This is just a bit off the track but I don't recall you ever saying what kind of router you have and use and what kind of router table you have and use,,, plus I would love to see a snapshot of your router bits you , must have a killer set working for Freud..

I know if I did I would go home broke each week 

One more question, off the top of your head what would it cost to have one of ever bit Freud makes ?
I also would like to get setup to be tester for the Freud router bits  LOL
cheap SOB that I am..  can't hurt to ask... 











=====



Charles M said:


> Bj,
> 
> FYI, the quality standards for ISO 9002 are set by the applicant so it really only ensures consistent quality, not necessarily high quality. Not to say that's a bad thing (Freud is also ISO 9002 certified), just wanted to clarify for those that do not know.


----------



## Charles M (Apr 10, 2006)

Bj,

I own an old Ryobi 1/4" plunge router that lives with my folks who use it frequently remodeling houses and I have two FT2000E plunge routers, one with a Router Raizer in an OLD Freud router table. I probably have a hundred bits at home. The funny thing is, I very rarely use a router at home because I have access to some really sweet equipment and all the cutters, bits and blades I want at work. We currently have a 4' X 12' Biesse CNC router, a 14" sliding panel saw, Jet cabinet saw, tons of contractor and hybrid saws, miter saws, sliding miter saws, vertical panel saw, shaper, router tables, etc. To tell the truth, I can get burned out on woodworking after so much time at work so I spend my free time hanging out with my family, making beer, working on old cars and piddling on an occasional home improvement project.

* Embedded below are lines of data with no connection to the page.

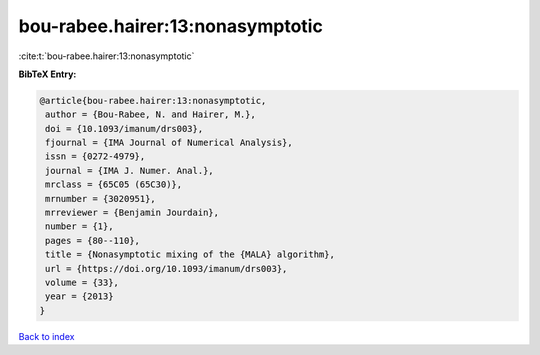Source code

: bou-rabee.hairer:13:nonasymptotic
=================================

:cite:t:`bou-rabee.hairer:13:nonasymptotic`

**BibTeX Entry:**

.. code-block:: bibtex

   @article{bou-rabee.hairer:13:nonasymptotic,
    author = {Bou-Rabee, N. and Hairer, M.},
    doi = {10.1093/imanum/drs003},
    fjournal = {IMA Journal of Numerical Analysis},
    issn = {0272-4979},
    journal = {IMA J. Numer. Anal.},
    mrclass = {65C05 (65C30)},
    mrnumber = {3020951},
    mrreviewer = {Benjamin Jourdain},
    number = {1},
    pages = {80--110},
    title = {Nonasymptotic mixing of the {MALA} algorithm},
    url = {https://doi.org/10.1093/imanum/drs003},
    volume = {33},
    year = {2013}
   }

`Back to index <../By-Cite-Keys.rst>`_
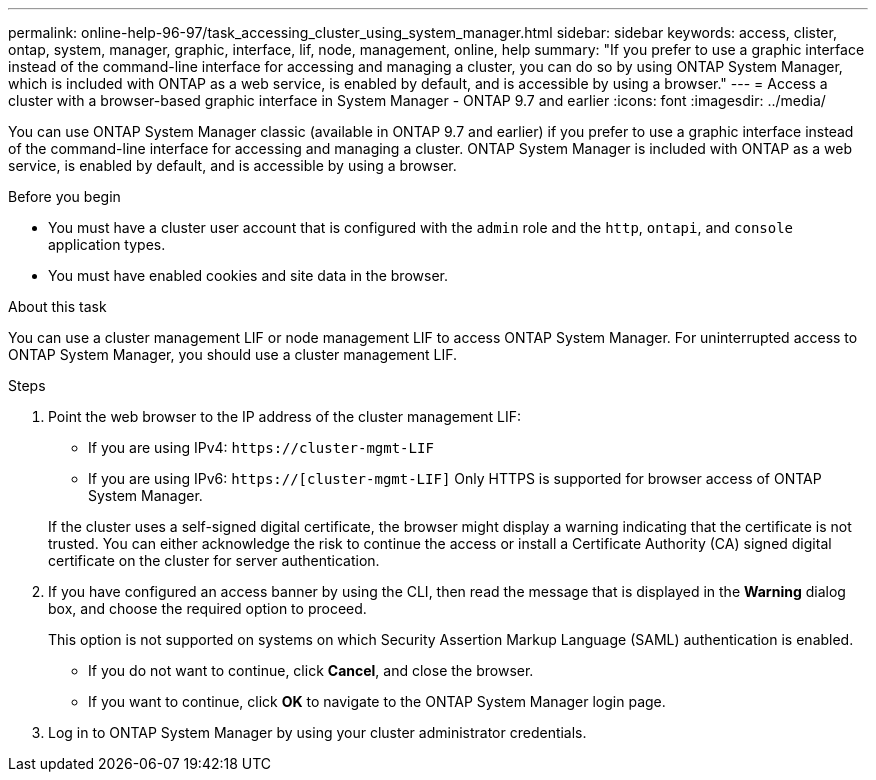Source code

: ---
permalink: online-help-96-97/task_accessing_cluster_using_system_manager.html
sidebar: sidebar
keywords: access, clister, ontap, system, manager, graphic, interface, lif, node, management, online, help
summary: "If you prefer to use a graphic interface instead of the command-line interface for accessing and managing a cluster, you can do so by using ONTAP System Manager, which is included with ONTAP as a web service, is enabled by default, and is accessible by using a browser."
---
= Access a cluster with a browser-based graphic interface in System Manager - ONTAP 9.7 and earlier
:icons: font
:imagesdir: ../media/

[.lead]
You can use ONTAP System Manager classic (available in ONTAP 9.7 and earlier) if you prefer to use a graphic interface instead of the command-line interface for accessing and managing a cluster. ONTAP System Manager is included with ONTAP as a web service, is enabled by default, and is accessible by using a browser.

.Before you begin

* You must have a cluster user account that is configured with the `admin` role and the `http`, `ontapi`, and `console` application types.
* You must have enabled cookies and site data in the browser.

.About this task

You can use a cluster management LIF or node management LIF to access ONTAP System Manager. For uninterrupted access to ONTAP System Manager, you should use a cluster management LIF.

.Steps

. Point the web browser to the IP address of the cluster management LIF:
 ** If you are using IPv4: `+https://cluster-mgmt-LIF+`
 ** If you are using IPv6: `https://[cluster-mgmt-LIF]`
Only HTTPS is supported for browser access of ONTAP System Manager.

+
If the cluster uses a self-signed digital certificate, the browser might display a warning indicating that the certificate is not trusted. You can either acknowledge the risk to continue the access or install a Certificate Authority (CA) signed digital certificate on the cluster for server authentication.
. If you have configured an access banner by using the CLI, then read the message that is displayed in the *Warning* dialog box, and choose the required option to proceed.
+
This option is not supported on systems on which Security Assertion Markup Language (SAML) authentication is enabled.

 ** If you do not want to continue, click *Cancel*, and close the browser.
 ** If you want to continue, click *OK* to navigate to the ONTAP System Manager login page.

. Log in to ONTAP System Manager by using your cluster administrator credentials.
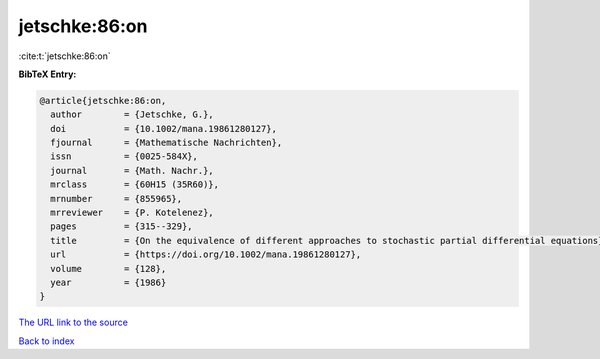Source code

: jetschke:86:on
==============

:cite:t:`jetschke:86:on`

**BibTeX Entry:**

.. code-block:: bibtex

   @article{jetschke:86:on,
     author        = {Jetschke, G.},
     doi           = {10.1002/mana.19861280127},
     fjournal      = {Mathematische Nachrichten},
     issn          = {0025-584X},
     journal       = {Math. Nachr.},
     mrclass       = {60H15 (35R60)},
     mrnumber      = {855965},
     mrreviewer    = {P. Kotelenez},
     pages         = {315--329},
     title         = {On the equivalence of different approaches to stochastic partial differential equations},
     url           = {https://doi.org/10.1002/mana.19861280127},
     volume        = {128},
     year          = {1986}
   }

`The URL link to the source <https://doi.org/10.1002/mana.19861280127>`__


`Back to index <../By-Cite-Keys.html>`__
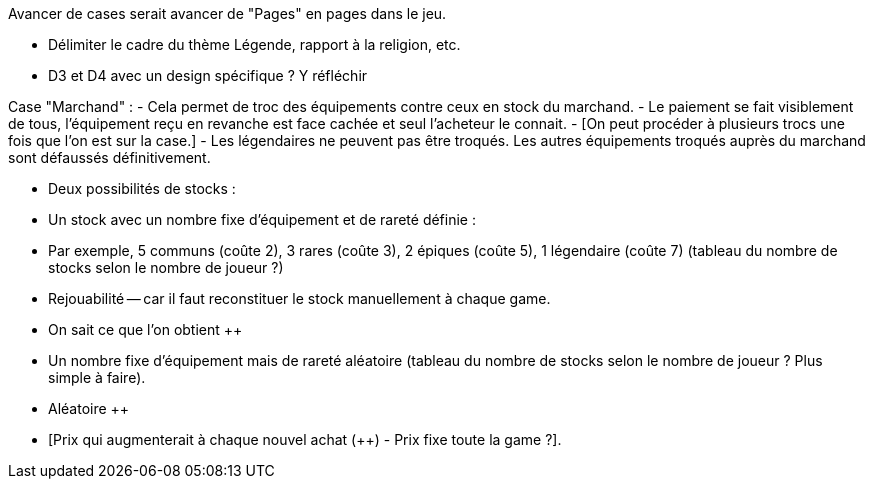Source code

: Avancer de cases serait avancer de "Pages" en pages dans le jeu.

- Délimiter le cadre du thème Légende, rapport à la religion, etc. 

- D3 et D4 avec un design spécifique ? Y réfléchir 


Case "Marchand" : 
- Cela permet de troc des équipements contre ceux en stock du marchand.
- Le paiement se fait visiblement de tous, l'équipement reçu en revanche est face cachée et seul l'acheteur le connait.
- [On peut procéder à plusieurs trocs une fois que l'on est sur la case.]
- Les légendaires ne peuvent pas être troqués. Les autres équipements troqués auprès du marchand sont défaussés définitivement.

- Deux possibilités de stocks :
  - Un stock avec un nombre fixe d'équipement et de rareté définie :
    - Par exemple, 5 communs (coûte 2), 3 rares (coûte 3), 2 épiques (coûte 5), 1 légendaire (coûte 7) (tableau du nombre de stocks selon le nombre de joueur ?)
      - Rejouabilité -- car il faut reconstituer le stock manuellement à chaque game.
      - On sait ce que l'on obtient ++
    - Un nombre fixe d'équipement mais de rareté aléatoire (tableau du nombre de stocks selon le nombre de joueur ? Plus simple à faire).
      - Aléatoire ++
      - [Prix qui augmenterait à chaque nouvel achat (++) - Prix fixe toute la game ?].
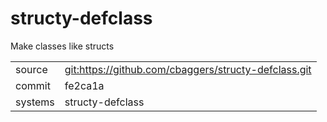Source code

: * structy-defclass

Make classes like structs

|---------+-------------------------------------------|
| source  | git:https://github.com/cbaggers/structy-defclass.git   |
| commit  | fe2ca1a  |
| systems | structy-defclass |
|---------+-------------------------------------------|

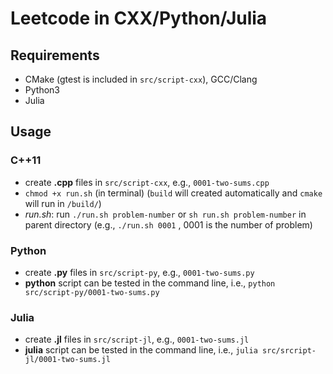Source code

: *  Leetcode in CXX/Python/Julia
** Requirements
- CMake (gtest is included in =src/script-cxx=), GCC/Clang
- Python3
- Julia 
** Usage
*** C++11
- create *.cpp* files in =src/script-cxx=, e.g., =0001-two-sums.cpp= 
- =chmod +x run.sh= (in terminal) (=build= will created automatically and =cmake= will run in =/build/=)
- [[run.sh]]: run =./run.sh problem-number= or =sh run.sh problem-number= in parent directory (e.g., =./run.sh 0001= , 0001 is the number of problem)
*** Python
- create *.py* files in =src/script-py=, e.g., =0001-two-sums.py= 
- *python* script can be tested in the command line, i.e., =python src/script-py/0001-two-sums.py=
*** Julia
- create *.jl* files in =src/script-jl=, e.g., =0001-two-sums.jl= 
- *julia* script can be tested in the command line, i.e., =julia src/srcript-jl/0001-two-sums.jl=

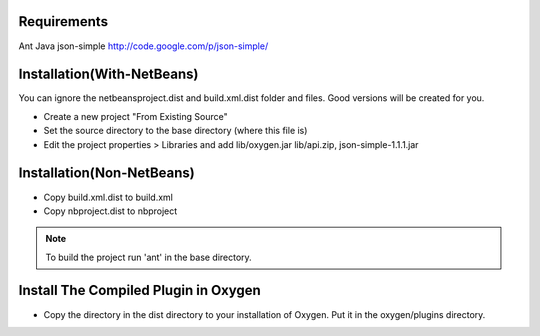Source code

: Requirements
============
Ant
Java
json-simple http://code.google.com/p/json-simple/


Installation(With-NetBeans)
===========================
You can ignore the netbeansproject.dist and build.xml.dist folder and files. Good versions will be created for you.

* Create a new project "From Existing Source"
* Set the source directory to the base directory (where this file is)
* Edit the project properties > Libraries and add lib/oxygen.jar  lib/api.zip, json-simple-1.1.1.jar



Installation(Non-NetBeans)
==========================
* Copy build.xml.dist to build.xml
* Copy nbproject.dist to nbproject


.. Note::

   To build the project run 'ant' in the base directory.



Install The Compiled Plugin in Oxygen
=====================================
* Copy the directory in the dist directory to your installation of Oxygen. Put it in the oxygen/plugins directory.
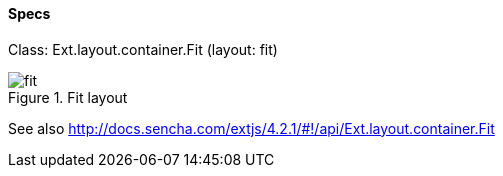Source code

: ==== Specs

Class: +Ext.layout.container.Fit+ (+layout: fit+)

.Fit layout
image::resources/images/fit.png[scale="75"]

See also
http://docs.sencha.com/extjs/4.2.1/#!/api/Ext.layout.container.Fit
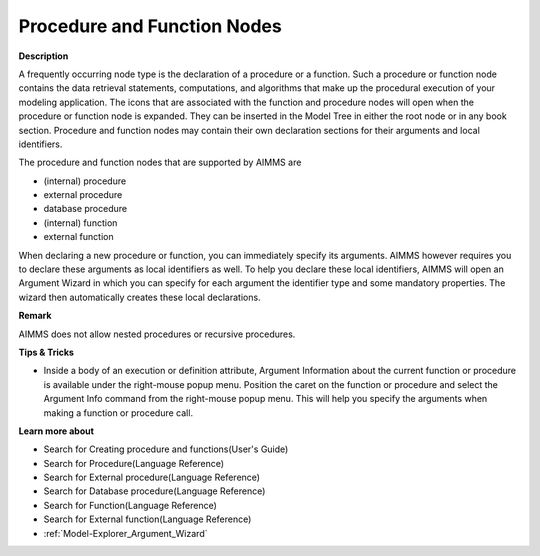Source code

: .. |img_def_Procedure_Section_bmp| image:: images/Procedure_Section.bmp
.. |img_def_External_Procedure_Section_bmp| image:: images/External_Procedure_Section.bmp
.. |img_def_Database_Procedure_Section_bmp| image:: images/Database_Procedure_Section.bmp
.. |img_def_Function_Section_bmp| image:: images/Function_Section.bmp
.. |img_def_External_Function_Section_bmp| image:: images/External_Function_Section.bmp


.. _Model-Explorer_Procedure_and_Function_Nodes:


Procedure and Function Nodes
============================

**Description** 

A frequently occurring node type is the declaration of a procedure or a function. Such a procedure or function node contains the data retrieval statements, computations, and algorithms that make up the procedural execution of your modeling application. The icons that are associated with the function and procedure nodes will open when the procedure or function node is expanded. They can be inserted in the Model Tree in either the root node or in any book section. Procedure and function nodes may contain their own declaration sections for their arguments and local identifiers. 



The procedure and function nodes that are supported by AIMMS are

*	|img_def_Procedure_Section_bmp| (internal) procedure
*	|img_def_External_Procedure_Section_bmp| external procedure
*	|img_def_Database_Procedure_Section_bmp| database procedure
*	|img_def_Function_Section_bmp| (internal) function
*	|img_def_External_Function_Section_bmp| external function




When declaring a new procedure or function, you can immediately specify its arguments. AIMMS however requires you to declare these arguments as local identifiers as well. To help you declare these local identifiers, AIMMS will open an Argument Wizard in which you can specify for each argument the identifier type and some mandatory properties. The wizard then automatically creates these local declarations.





**Remark** 


AIMMS does not allow nested procedures or recursive procedures.





**Tips & Tricks** 

*	Inside a body of an execution or definition attribute, Argument Information about the current function or procedure is available under the right-mouse popup menu. Position the caret on the function or procedure and select the Argument Info command from the right-mouse popup menu. This will help you specify the arguments when making a function or procedure call.




**Learn more about** 

*	 Search for Creating procedure and functions(User's Guide)
*	 Search for Procedure(Language Reference)
*	 Search for External procedure(Language Reference)
*	 Search for Database procedure(Language Reference)
*	 Search for Function(Language Reference)
*	 Search for External function(Language Reference)
*	:ref:`Model-Explorer_Argument_Wizard` 



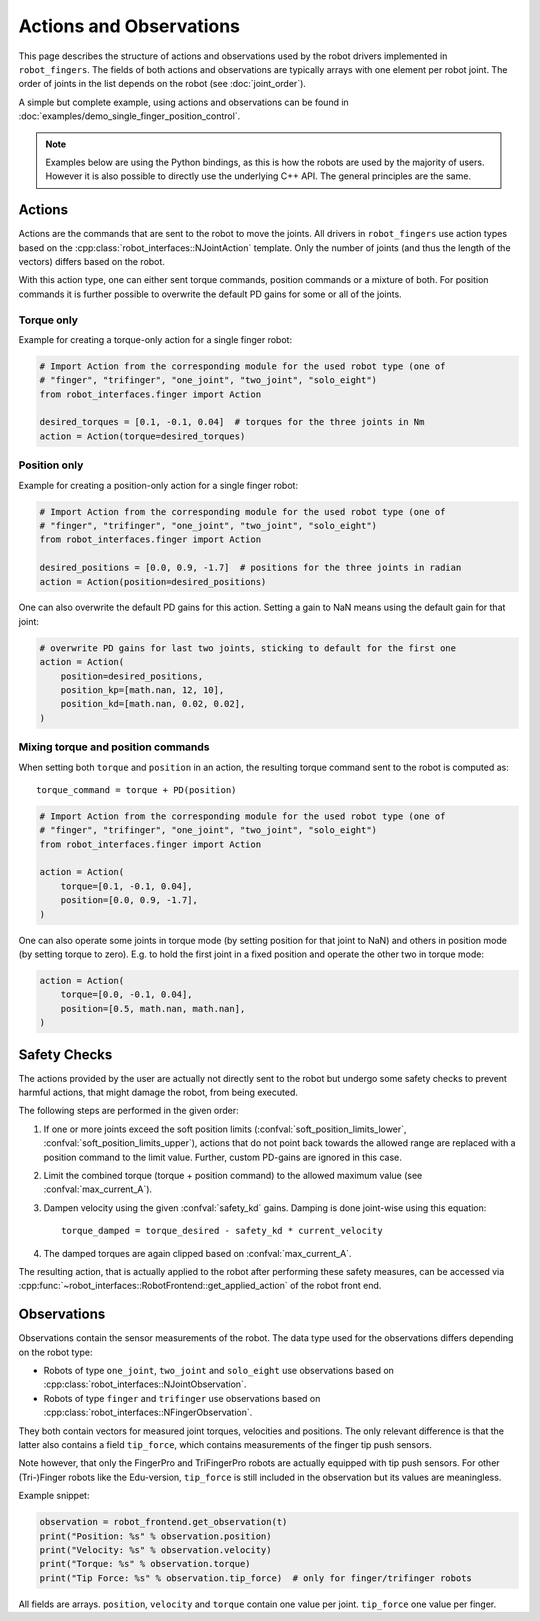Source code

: ************************
Actions and Observations
************************

This page describes the structure of actions and observations used by the robot drivers
implemented in ``robot_fingers``.  The fields of both actions and observations are
typically arrays with one element per robot joint.  The order of joints in the list
depends on the robot (see :doc:`joint_order`).

A simple but complete example, using actions and observations can be found in
:doc:`examples/demo_single_finger_position_control`.

.. note::

    Examples below are using the Python bindings, as this is how the robots are used by
    the majority of users.  However it is also possible to directly use the underlying
    C++ API.  The general principles are the same.


Actions
=======

Actions are the commands that are sent to the robot to move the joints.
All drivers in ``robot_fingers`` use action types based on the
:cpp:class:`robot_interfaces::NJointAction` template.  Only the number of joints (and
thus the length of the vectors) differs based on the robot.

With this action type, one can either sent torque commands, position commands or a
mixture of both.  For position commands it is further possible to overwrite the default
PD gains for some or all of the joints.


Torque only
-----------

Example for creating a torque-only action for a single finger robot:

.. code-block:: Python

    # Import Action from the corresponding module for the used robot type (one of
    # "finger", "trifinger", "one_joint", "two_joint", "solo_eight")
    from robot_interfaces.finger import Action

    desired_torques = [0.1, -0.1, 0.04]  # torques for the three joints in Nm
    action = Action(torque=desired_torques)


Position only
-------------

Example for creating a position-only action for a single finger robot:

.. code-block:: Python

    # Import Action from the corresponding module for the used robot type (one of
    # "finger", "trifinger", "one_joint", "two_joint", "solo_eight")
    from robot_interfaces.finger import Action

    desired_positions = [0.0, 0.9, -1.7]  # positions for the three joints in radian
    action = Action(position=desired_positions)


One can also overwrite the default PD gains for this action.  Setting a gain to NaN
means using the default gain for that joint:

.. code-block:: Python

    # overwrite PD gains for last two joints, sticking to default for the first one
    action = Action(
        position=desired_positions,
        position_kp=[math.nan, 12, 10],
        position_kd=[math.nan, 0.02, 0.02],
    )


Mixing torque and position commands
-----------------------------------

When setting both ``torque`` and ``position`` in an action, the resulting torque command
sent to the robot is computed as::

    torque_command = torque + PD(position)


.. code-block:: Python

    # Import Action from the corresponding module for the used robot type (one of
    # "finger", "trifinger", "one_joint", "two_joint", "solo_eight")
    from robot_interfaces.finger import Action

    action = Action(
        torque=[0.1, -0.1, 0.04],
        position=[0.0, 0.9, -1.7],
    )

One can also operate some joints in torque mode (by setting position for that joint to
NaN) and others in position mode (by setting torque to zero).  E.g. to hold the first
joint in a fixed position and operate the other two in torque mode:

.. code-block:: Python

    action = Action(
        torque=[0.0, -0.1, 0.04],
        position=[0.5, math.nan, math.nan],
    )


.. _safety_checks:

Safety Checks
=============

The actions provided by the user are actually not directly sent to the robot but undergo
some safety checks to prevent harmful actions, that might damage the robot, from being
executed.

The following steps are performed in the given order:

1. If one or more joints exceed the soft position limits
   (:confval:`soft_position_limits_lower`, :confval:`soft_position_limits_upper`),
   actions that do not point back towards the allowed range are replaced with a position
   command to the limit value.  Further, custom PD-gains are ignored in this case.
2. Limit the combined torque (torque + position command) to the allowed maximum value
   (see :confval:`max_current_A`).
3. Dampen velocity using the given :confval:`safety_kd` gains.  Damping is done
   joint-wise using this equation::

       torque_damped = torque_desired - safety_kd * current_velocity

4. The damped torques are again clipped based on :confval:`max_current_A`.


The resulting action, that is actually applied to the robot after performing these safety
measures, can be accessed via
:cpp:func:`~robot_interfaces::RobotFrontend::get_applied_action` of the robot front end.



Observations
============

Observations contain the sensor measurements of the robot.
The data type used for the observations differs depending on the robot type:

- Robots of type ``one_joint``, ``two_joint`` and ``solo_eight`` use observations based
  on :cpp:class:`robot_interfaces::NJointObservation`.
- Robots of type ``finger`` and ``trifinger`` use observations based on
  :cpp:class:`robot_interfaces::NFingerObservation`.

They both contain vectors for measured joint torques, velocities and positions.  The
only relevant difference is that the latter also contains a field ``tip_force``, which
contains measurements of the finger tip push sensors.

Note however, that only the FingerPro and TriFingerPro robots are actually equipped with
tip push sensors.  For other (Tri-)Finger robots like the Edu-version, ``tip_force`` is
still included in the observation but its values are meaningless.

Example snippet:

.. code-block:: Python

    observation = robot_frontend.get_observation(t)
    print("Position: %s" % observation.position)
    print("Velocity: %s" % observation.velocity)
    print("Torque: %s" % observation.torque)
    print("Tip Force: %s" % observation.tip_force)  # only for finger/trifinger robots

All fields are arrays.  ``position``, ``velocity`` and ``torque`` contain one value per
joint.  ``tip_force`` one value per finger.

To own one of every Freud bit (around 900 bits) the List Price would probably be about the same as buying a new Lexus.


----------



## web4elk (Nov 27, 2005)

Thanks for all the help from all of you. This realy cleared things up.


----------



## Hamlin (Dec 25, 2005)

Charles M said:


> To own one of every Freud bit (around 900 bits) the List Price would probably be about the same as buying a new Lexus.


I wanna work for Freud.      
(but you can keep the Lexus). LOL


----------



## Rolf Maxa (Feb 8, 2005)

I would like a job at Freud as well!!!


----------